I have a dataframe df like this:
X1 X2 X3
0 a c a
1 b e c
2 c nan e
3 d nan nan
I would like to create a new dataframe newdf which has one column (uentries) that contains the unique entries of df and the three columns of df which are filled with 0 and 1 depending on whether the the entry of uentries exists in the respective column in df.

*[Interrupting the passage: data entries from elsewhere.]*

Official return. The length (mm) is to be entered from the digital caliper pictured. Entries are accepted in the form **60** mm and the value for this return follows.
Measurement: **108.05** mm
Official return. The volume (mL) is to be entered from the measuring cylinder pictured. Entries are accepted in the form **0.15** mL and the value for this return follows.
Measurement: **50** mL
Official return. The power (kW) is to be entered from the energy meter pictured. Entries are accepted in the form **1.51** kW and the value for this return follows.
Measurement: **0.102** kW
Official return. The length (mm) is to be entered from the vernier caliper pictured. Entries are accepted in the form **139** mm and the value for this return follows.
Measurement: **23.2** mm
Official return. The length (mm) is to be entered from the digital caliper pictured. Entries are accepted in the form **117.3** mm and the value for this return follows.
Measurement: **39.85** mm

My desired output would therefore look as follows (uentries does not need to be ordered):
uentries X1 X2 X3
0 a 1 0 1
1 b 1 0 0
2 c 1 1 1
3 d 1 0 0
4 e 0 1 1
Currently, I do it like this:
import pandas as pd
import numpy as np
df = pd.DataFrame({'X1': ['a', 'b', 'c', 'd'],
'X2': ['c', 'e', 'nan', 'nan'],
'X3': ['a', 'c', 'e', 'nan']})
uniqueEntries = set([x for x in np.ravel(df.values) if str(x) != 'nan'])
newdf = pd.DataFrame()
newdf['uentries'] = list(uniqueEntries)
for coli in df.columns:
newdf[coli] = newdf['uentries'].isin(df[coli])
newdf.ix[:, 'X1':'X3'] = newdf.ix[:, 'X1':'X3'].astype(int)
which gives me the desired output.
Is it possible to fill newdf in a more efficient manner?